PAGE TEXT.
* * * * * * *

And what do the Akwantukese Festival of Koforidua, the Akwantutenten Festival of Worawora and the Hogbetsotso Festival of the Anloga, have in common? They are migration festivals.

The celebration of traditional festival are happy occasions for locals and visitors alike and the good thing is that there many of them ; at least about 70 major ones, representing all the different ethnic groups of Ghana.

Meanwhile, it is possible, despite their diversities, to groups the many festivals into different categories such as harvest festivals, migration festivals, purification festivals and war festivals among the rest.

 A study of the names, modes of celebration tells much about the origin and the interesting characteristics of Ghanaian festivals as well as their relevance.

In many parts of the world good harvests are a cause for celebration for which days of ceremonies and offerings of the first fruits are made to the ancestors and to the gods by way of saying thanks to the spirits.

* * * * * * *

EXCERPTED RECORDS.
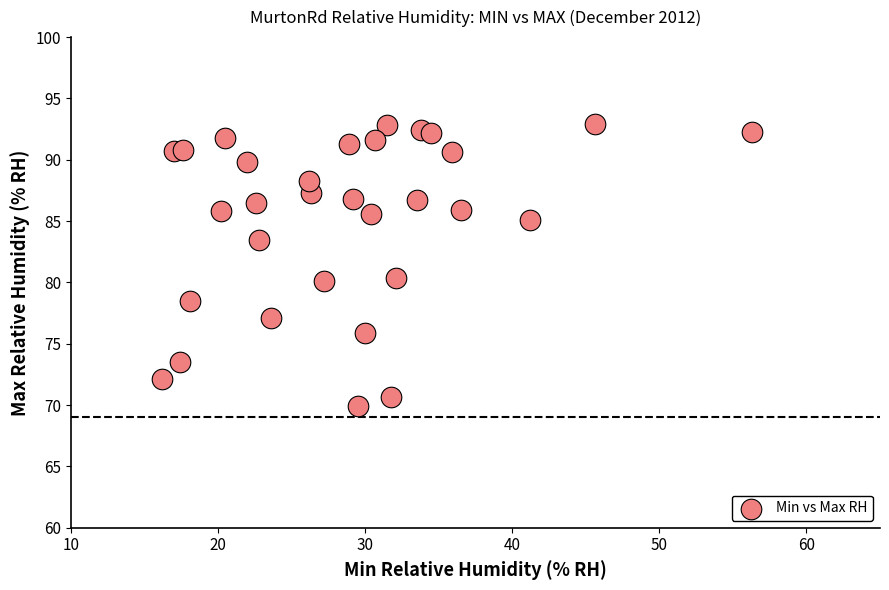

What is the range of X values (max minus min)?

40.1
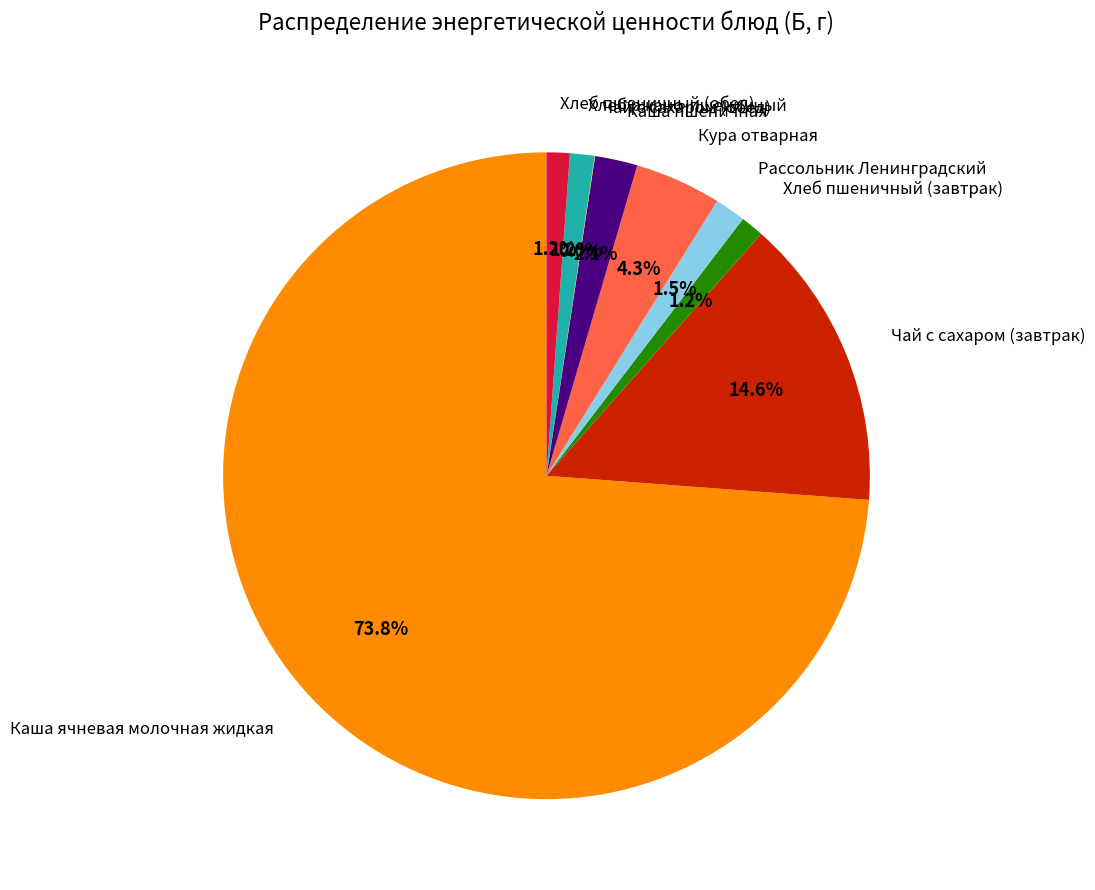

Does Хлеб ржано-пшеничный represent more than half of the total?

No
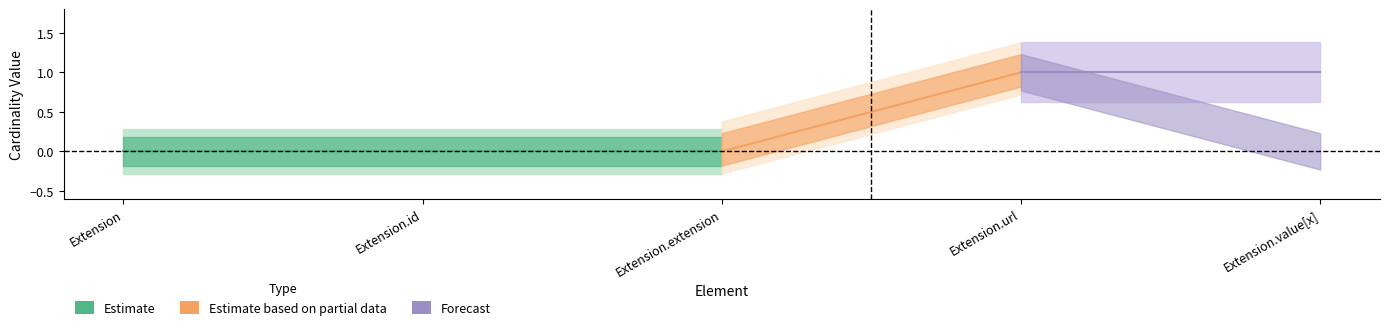

Rank the categories by Base Min value from highest to lowest.

Extension.url, Extension, Extension.id, Extension.extension, Extension.value[x]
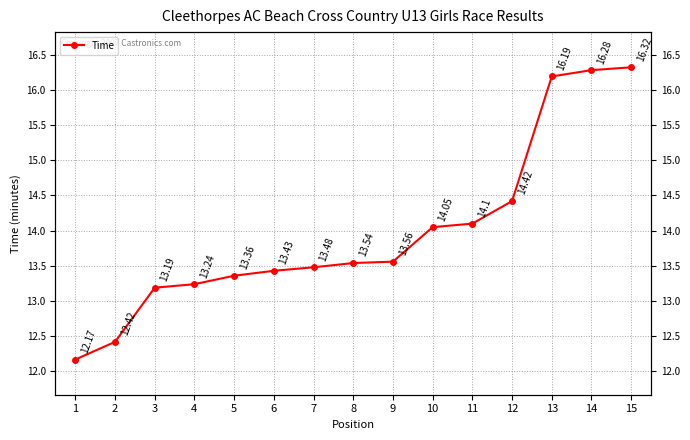

What is the change in value from 3 to 5?

+0.2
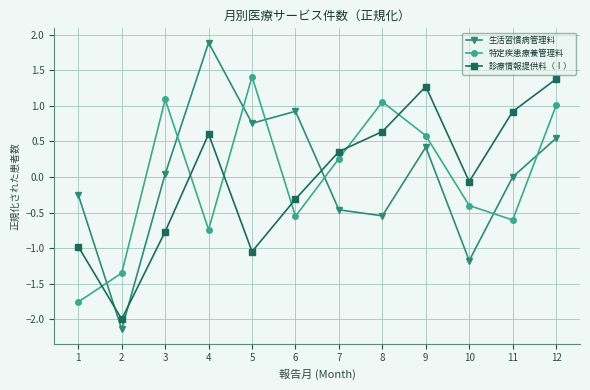

How many positive values does the 特定疾患療養管理料 series have?

6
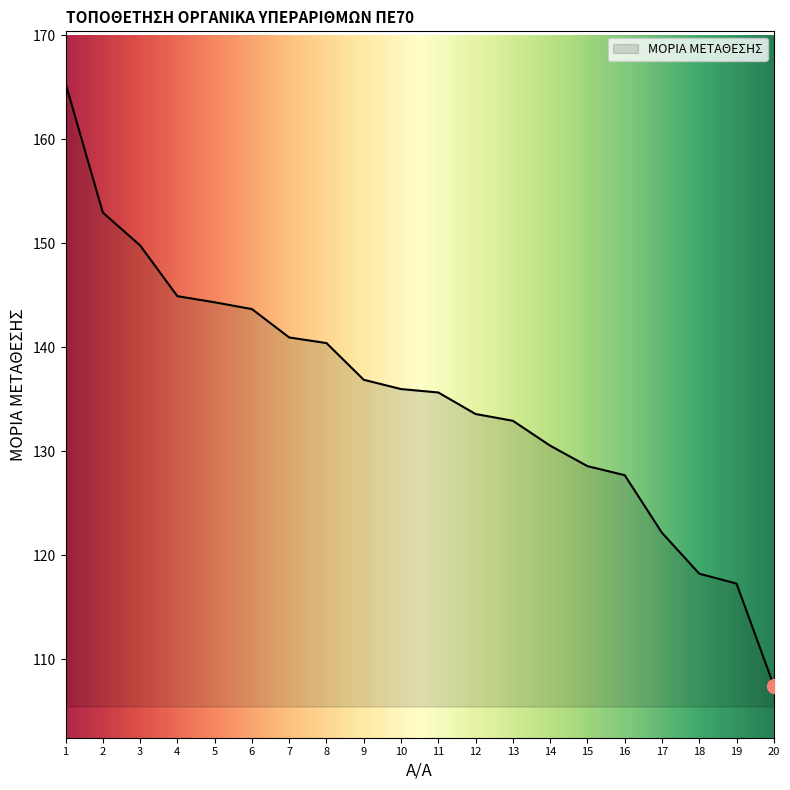

What is the difference between the maximum and minimum values?

57.9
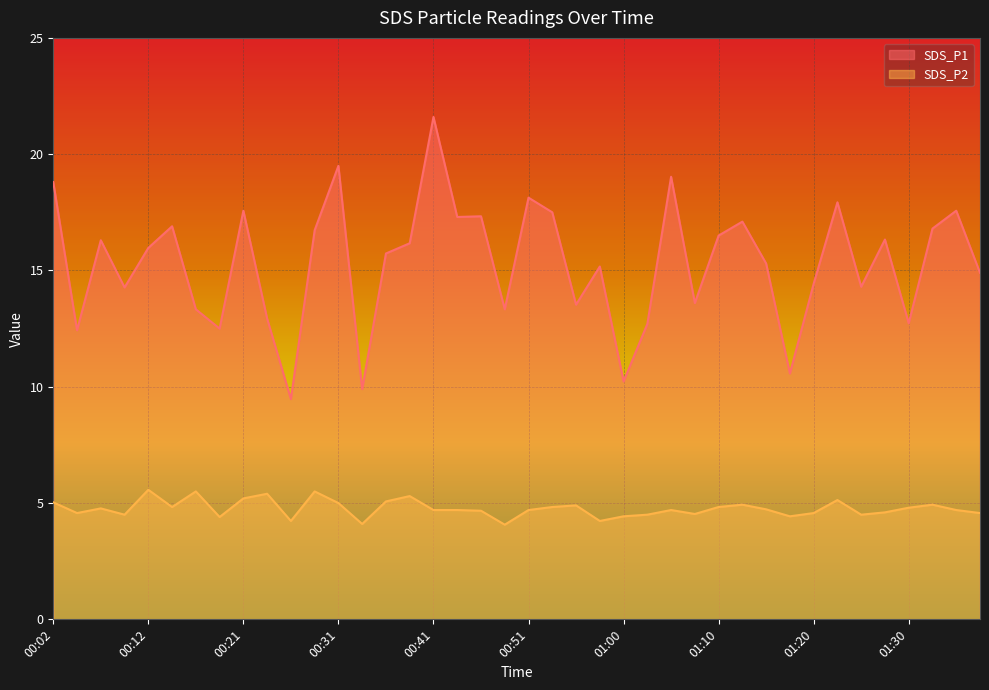

How many lines are shown in the chart?

2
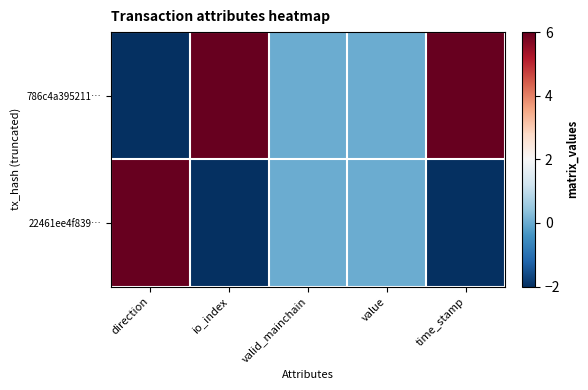

Count the number of data series in this chart.

2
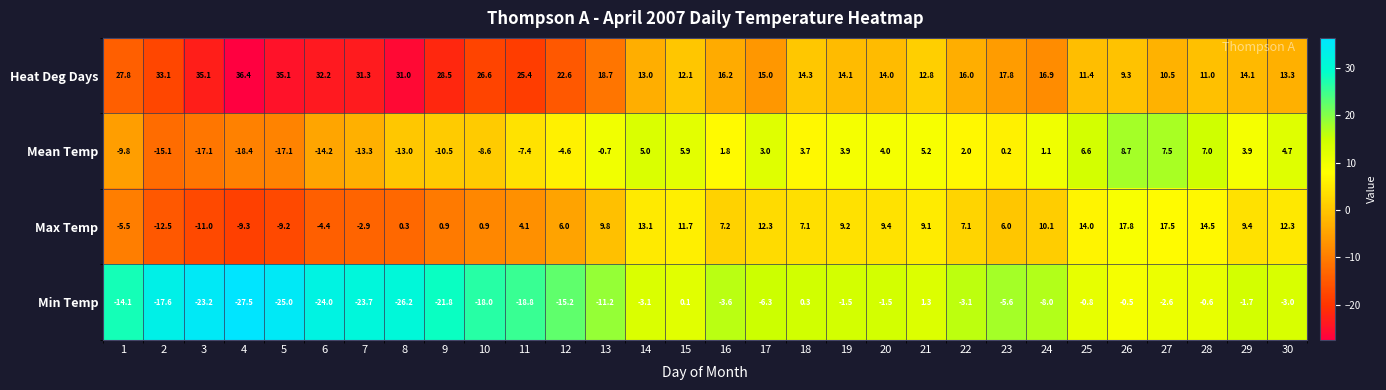

True or false: Min Temp has a value of -4.8 at 14.

False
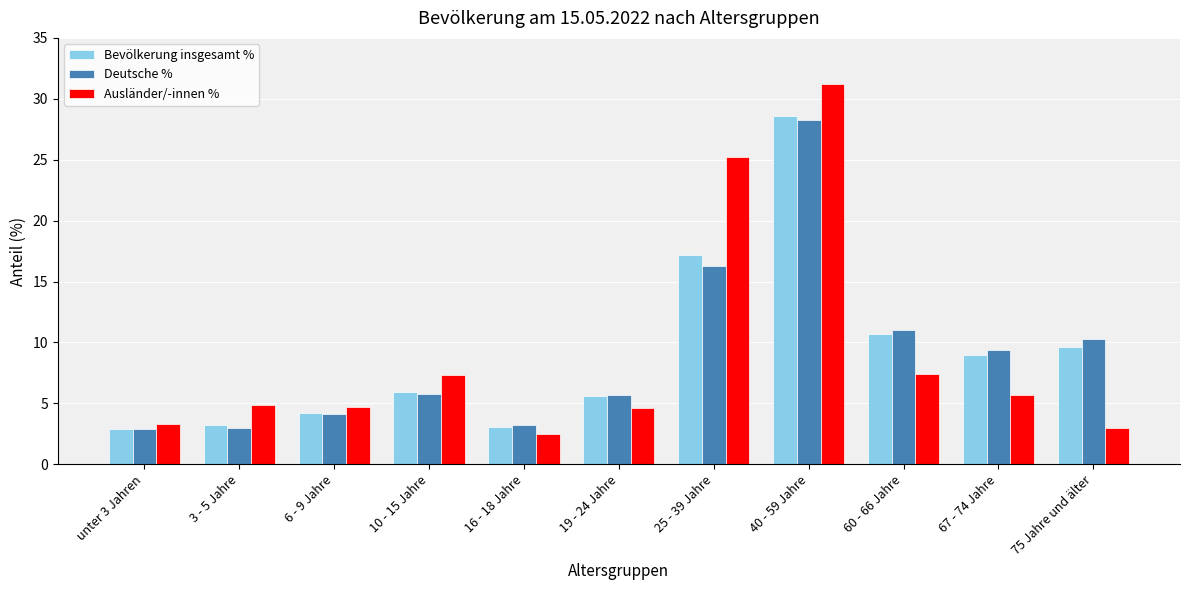

Does the chart contain any negative values?

No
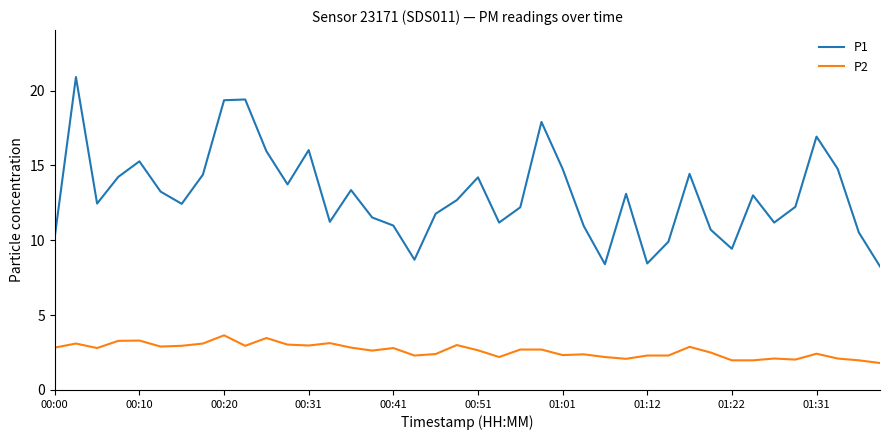

Which series has the largest total across all categories?

P1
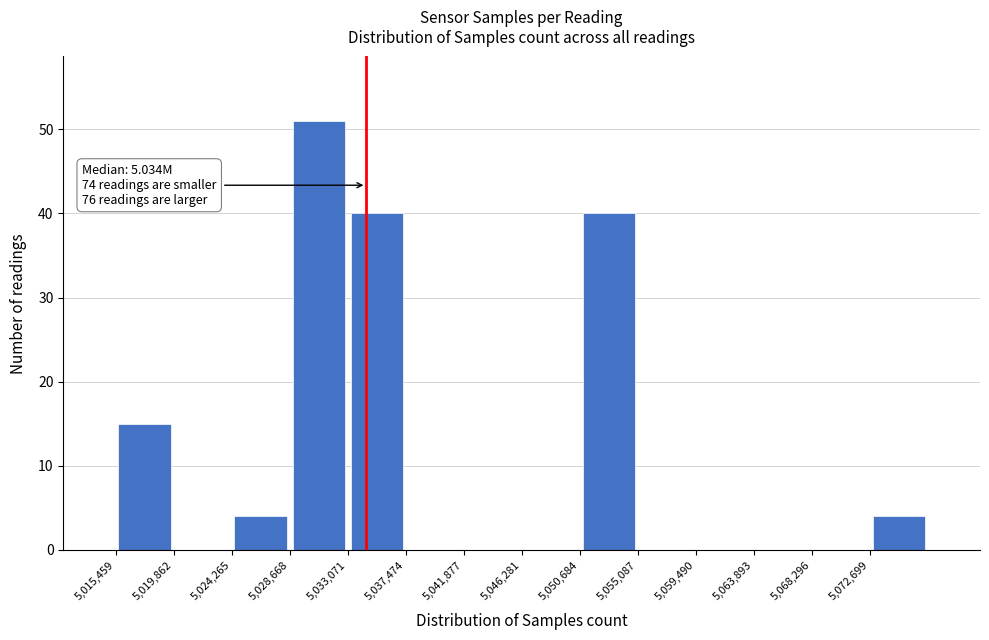

Over which range of the x-axis is the bar tallest?

5028500 to 5033000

* * * * * * *

PROBLEM 1.
Answer these from the passage on Ghanaian festivals:
(a) At least roughly how many major festivals does Ghana have?
(b) What do the Akwantukese, Akwantutenten and Hogbetsotso festivals have in common?
(c) To whom are offerings of the first fruits made after good harvests?
PROBLEM 2. Name every category of festival that the passage on Ghanaian festivals mentions.
PROBLEM 3. Retype everything in the passage on Ghanaian festivals from "Meanwhile, it is" down to "as their relevance.".

TASK ANSWER 1.
(a) About 70.
(b) They are migration festivals.
(c) To the ancestors and to the gods.

TASK ANSWER 2. Harvest festivals, migration festivals, purification festivals, war festivals

TASK ANSWER 3.
Meanwhile, it is possible, despite their diversities, to groups the many festivals into different categories such as harvest festivals, migration festivals, purification festivals and war festivals among the rest.

 A study of the names, modes of celebration tells much about the origin and the interesting characteristics of Ghanaian festivals as well as their relevance.